Over that period, the court’s co-investigating judges released public information about the progress of their work on nearly 40 occasions, or more than once a month on average.
Judge You Bunleng and former co-investing Judge Marcel Lemonde of France, who stepped down last year, said they were committed to “a spirit of transparency,” to providing “regular updates on the progress of the investigations.”
They revealed when they expected to complete different stages of the work, announced deadlines for the reception of victim complaints and, perhaps most importantly, revealed the scope of their investigations by identifying the crime scenes and factual situations under review.
Since the opening of cases 003 and 004, however, the Office of the Co-Investigating Judges has produced only two statements, both in reaction to articles in the press. Judge Bunleng backed out of the investigations in June, only to announce in February, once field investigations had already been suspended, that he would cooperate in a review of existing documents.
Investigations are also clearly not the priority they once were: In 2008, court administrators appealed to donors for funding, calling the Office of the Co-Investigating Judges the “engine” of the proceedings that was deserving of support.
This year, administrators appealed to donors by putting the office at the heart of the court’s cost-cutting measures, saving nearly $1 million through the suppression of vacant positions.
January’s budget proposal said the reduction in resources was due to the fact that documentation in cases 003 and 004 “partially overlaps” with the records already collected in the court’s larger case 002, which was completed last year.
But such an overlap may be overstated.
UN prosecutors announced in 2009 that the new cases involved 40 factual situations of alleged murder, torture, illegal detention, forced labor and persecution.

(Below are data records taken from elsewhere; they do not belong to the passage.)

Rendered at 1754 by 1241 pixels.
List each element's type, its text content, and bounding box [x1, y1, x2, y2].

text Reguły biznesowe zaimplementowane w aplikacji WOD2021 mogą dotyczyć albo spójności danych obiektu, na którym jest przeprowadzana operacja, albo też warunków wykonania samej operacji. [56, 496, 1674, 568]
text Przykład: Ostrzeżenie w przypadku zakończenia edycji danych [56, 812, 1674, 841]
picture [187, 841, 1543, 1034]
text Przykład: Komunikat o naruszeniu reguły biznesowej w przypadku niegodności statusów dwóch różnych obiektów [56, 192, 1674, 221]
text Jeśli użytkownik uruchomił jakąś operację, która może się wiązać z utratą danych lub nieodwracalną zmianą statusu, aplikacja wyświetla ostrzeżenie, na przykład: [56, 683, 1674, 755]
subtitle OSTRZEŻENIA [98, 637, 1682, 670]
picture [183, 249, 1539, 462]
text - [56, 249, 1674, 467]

But the majority of these allegations do not appear in the cases already completed by the court, meaning no one is likely ever to be held to account for these alleged crimes, according to a person with knowledge of the investigation. Together the two cases concern well over 100,000 victims.
In an essay published yesterday in the International Herald Tribune, James Goldston, executive director of the Open Society Justice Initiative, said donors appeared “anxious to see the tribunal wind up operations.”

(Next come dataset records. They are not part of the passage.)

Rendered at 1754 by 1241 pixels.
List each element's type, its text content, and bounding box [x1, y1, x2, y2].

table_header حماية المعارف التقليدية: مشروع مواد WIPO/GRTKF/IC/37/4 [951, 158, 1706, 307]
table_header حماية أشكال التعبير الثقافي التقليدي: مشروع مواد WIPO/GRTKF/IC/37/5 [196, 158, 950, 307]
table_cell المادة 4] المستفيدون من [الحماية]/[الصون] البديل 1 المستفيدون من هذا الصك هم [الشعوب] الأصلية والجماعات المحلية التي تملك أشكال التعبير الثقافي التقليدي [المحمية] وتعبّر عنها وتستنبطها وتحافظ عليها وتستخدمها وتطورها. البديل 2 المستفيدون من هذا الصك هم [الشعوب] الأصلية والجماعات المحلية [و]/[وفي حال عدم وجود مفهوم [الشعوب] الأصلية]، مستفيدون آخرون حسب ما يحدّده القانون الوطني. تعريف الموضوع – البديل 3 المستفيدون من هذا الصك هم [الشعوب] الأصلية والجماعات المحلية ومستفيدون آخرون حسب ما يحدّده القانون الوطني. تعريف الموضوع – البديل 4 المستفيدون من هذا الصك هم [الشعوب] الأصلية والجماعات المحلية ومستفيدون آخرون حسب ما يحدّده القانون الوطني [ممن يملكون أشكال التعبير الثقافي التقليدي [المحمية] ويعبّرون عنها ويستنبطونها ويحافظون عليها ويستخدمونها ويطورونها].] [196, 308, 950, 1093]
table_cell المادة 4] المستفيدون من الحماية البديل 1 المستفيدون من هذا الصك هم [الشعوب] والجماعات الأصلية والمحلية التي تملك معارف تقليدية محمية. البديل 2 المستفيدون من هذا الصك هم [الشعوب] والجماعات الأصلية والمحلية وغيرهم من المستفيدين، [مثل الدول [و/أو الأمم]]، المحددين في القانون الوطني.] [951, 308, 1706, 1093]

“Even international staffers feel constrained to focus their efforts on making the most of case 002, given the unlikelihood of any further trials,” he wrote.
The US Embassy said yesterday it was “confident in the integrity of the judicial process” and would support efforts to help fund the court fully. The Japanese Embassy said it appreciated the court’s “professionalism” and that cases 003 and 004 were a judicial matter.
However some donor representatives appear to prefer deemphasizing the very messy spectacle of the court’s current investigations in favor of celebrating case 002, which is to go to trial this year.
In an interview last month, Clint Williamson, a UN adviser on the court to UN Secretary-General Ban Ki-moon, said political concerns were an inevitable part of judicial decisions in most jurisdictions.
“I don’t think that anything has happened that has undermined the fundamental integrity of the court,” he said. “We put judges in place. We need to allow them to do their job and at the end of the day, we have to respect their decisions whether we necessarily agree substantively with them or not.”